Not everyone wishes for days gone by when professional athletes were just regular joes, guys who if you said hello to them walking down the street they'd stop and shake your hand. For some, the riches and exalted status that accompanies big time sports fame is preferable to our heroes being too much like us. But MLS is different, and embodies a culture at odds with the modern sports world; while Alex Rodriguez is chased by paparazzi and protected by hired muscle, America's best soccer players are barely noticed, left to go about their daily lives as so many of us do.


But that also makes them unique. Would Major League Soccer be better off with "overpaid" stars, multimillionaire journeymen, and an average salary closer to seven figures than five? Probably. It would certainly help with the league's credibility, and would help to draw more attention from a resistant majority. Certainly something would be lost, though, and I wonder if MLS fans would actually be better off if their league and the players in it was no longer a unique collection of regular guys but a monstrous cash-rich behemoth like so many other leagues.


Perhaps it's best to make no judgments; what's different, and idealized by some, isn't always better. Like Brooklyn and its Dodgers in the 1950s, MLS and its fans in the 21st Century are likely living through an evolutionary phase that will fade away with time.

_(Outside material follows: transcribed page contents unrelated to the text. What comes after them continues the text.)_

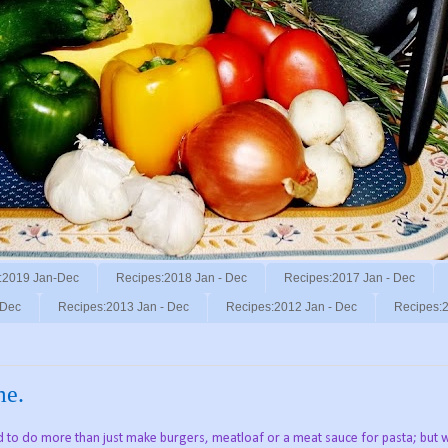
:2019 Jan-Dec
Recipes:2018 Jan - Dec
Recipes:2017 Jan - Dec
 Dec
Recipes:2013 Jan - Dec
Recipes:2012 Jan - Dec
Recipes:2
me.
d to do more than just make burgers, meatloaf or a meat sauce for pasta; but 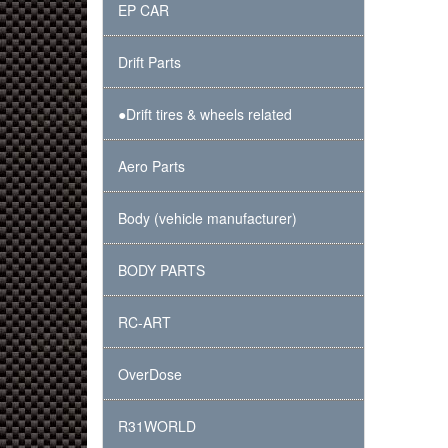
EP CAR
Drift Parts
●Drift tires & wheels related
Aero Parts
Body (vehicle manufacturer)
BODY PARTS
RC-ART
OverDose
R31WORLD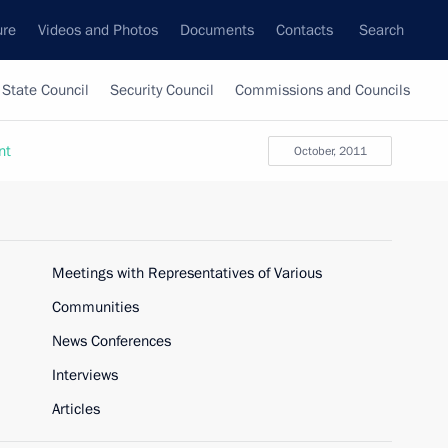
ure
Videos and Photos
Documents
Contacts
Search
State Council
Security Council
Commissions and Councils
nt
October, 2011
Meetings with Representatives of Various
Communities
News Conferences
Interviews
Articles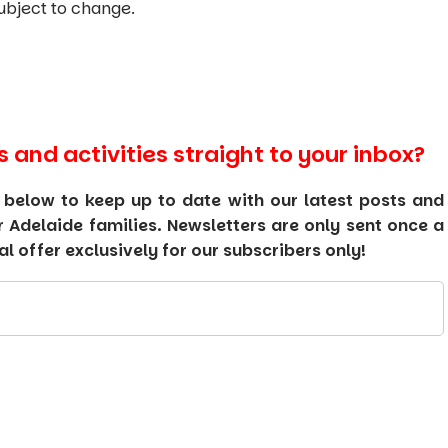
ubject to change.
s and activities straight to your inbox?
 below to keep up to date with our latest posts and
or Adelaide families. Newsletters are only sent once a
 offer exclusively for our subscribers only!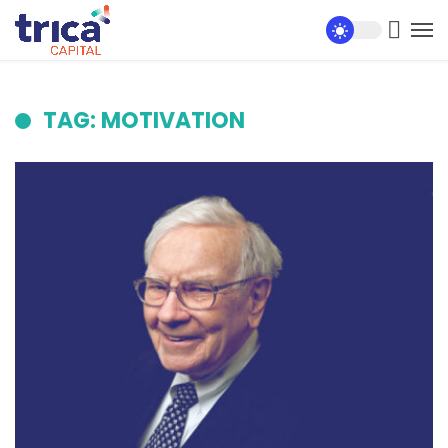
TAG: MOTIVATION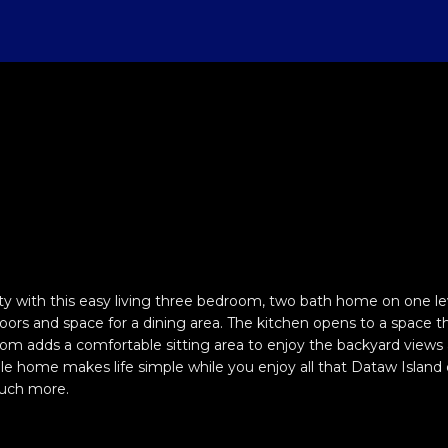
U
T
S
V
H
I
S
A
(
8
C
4
E
E
A
B
M
C
R
3
)
H
D
A
L
O
O
O
C
8
1
2
W
R
U
R
N
N
H
-
E
5
A
C
A
H
I
N
P
n
0
t
0
e
R
H
T
O
A
E
O
0
with this easy living three bedroom, two bath home on one lev
r
loors and space for a dining area. The kitchen opens to a space th
y
[
m adds a comfortable sitting area to enjoy the backyard views and
D
I
O
L
C
R
o
e
e home makes life simple while you enjoy all that Dataw Island of
u
much more.
m
O
D
S
T
T
r
a
c
i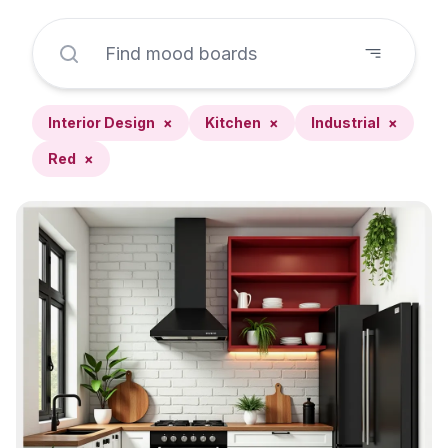
Interior Design
×
Kitchen
×
Industrial
×
Red
×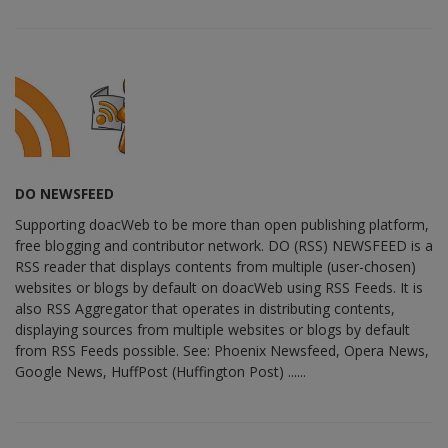
DO NEWSFEED
Supporting doacWeb to be more than open publishing platform,
free blogging and contributor network. DO (RSS) NEWSFEED is a
RSS reader that displays contents from multiple (user-chosen)
websites or blogs by default on doacWeb using RSS Feeds. It is
also RSS Aggregator that operates in distributing contents,
displaying sources from multiple websites or blogs by default
from RSS Feeds possible. See: Phoenix Newsfeed, Opera News,
Google News, HuffPost (Huffington Post) ......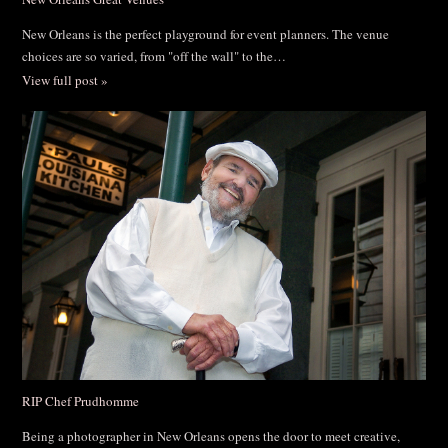
New Orleans is the perfect playground for event planners. The venue
choices are so varied, from "off the wall" to the…
View full post »
RIP Chef Prudhomme
Being a photographer in New Orleans opens the door to meet creative,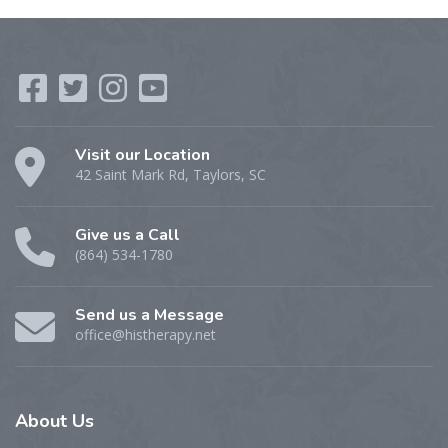
Visit our Location
42 Saint Mark Rd, Taylors, SC
Give us a Call
(864) 534-1780
Send us a Message
office@histherapy.net
About
Us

Besides, things aren't exactly comparable; our age is more transient, more spread out, and less provincial than ever before. Where Flatbush was an insular community in which the Dodger players both lived and worked and their fans might see them grocery shopping, MLS communities are more concept than reality. The digital age has created a different type of community, one that involves immediate communication across vast distances.

Stuart Holden and fan, from his Twitter feed




Twitter, Facebook, blogs, etc., have become our virtual Flatbush, where MLS players (who you still might see out somewhere) are available for a chat to discuss the news of the day or greater soccer world. In the words of Prairie Rose Clayton, American soccer's most famous banner-making superfan:


"American soccer's a well-networked community, and there's a pretty good case to be made that the internet is our neighborhood. It's also no great secret that every single thing the fans joke, gossip, and complain about, the players do, too, as illustrated by any given player who's ever written a blog, particularly one where he talks to his coworkers--Jimmy Conrad, I'm looking in your direction.

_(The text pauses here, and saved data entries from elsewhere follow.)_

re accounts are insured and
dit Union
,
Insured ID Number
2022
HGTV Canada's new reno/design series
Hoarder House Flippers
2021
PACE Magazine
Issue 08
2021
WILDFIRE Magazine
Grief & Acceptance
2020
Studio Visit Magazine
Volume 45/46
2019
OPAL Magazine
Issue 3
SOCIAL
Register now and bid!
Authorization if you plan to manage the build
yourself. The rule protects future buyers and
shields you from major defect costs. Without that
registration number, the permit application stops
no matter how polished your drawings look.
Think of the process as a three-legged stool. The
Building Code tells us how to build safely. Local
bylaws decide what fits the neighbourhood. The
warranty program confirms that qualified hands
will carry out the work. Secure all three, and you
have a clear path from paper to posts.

So, say, you follow most of the MLS and/or yank abroad guys on twitter, you get to see Twellman complaining about whatever's on SportsCenter that afternoon, or Andy Williams talking about his wife's fight with cancer right after he's just been talking smack to Esky about a video game. Edu, Jozy, and Beas are spending their days off making yo mama so fat jokes at one another. Joe Cannon laments about not getting a date, Brad Knighton's stuck in traffic on I-95, Kei Kamara's eating burritos and watching Heroes. You log into Facebook and get to see Holden or Feilhaber posting questionable party photos just like any other 20something. You wish some player a happy birthday, and he thanks you, even if he may not know you in real life. You start peppering them with stupid questions, they reply with stupid answers. They're all doing the same stuff as us jerks in the cheap seats."


Would all of that disappear if salaries grew and players become more like their big time sports contemporaries? I honestly don't know. Perhaps this is a soccer thing more than a money thing. Maybe we'll always have players who can relate to the fans. Maybe not.


If it's not a soccer thing, and one day we do have megastars populating our domestic soccer league, separated from their fans by money and fame, I'm guessing we'll look back on these halcyon days and romanticize them, just as all of those baseball historians like to do.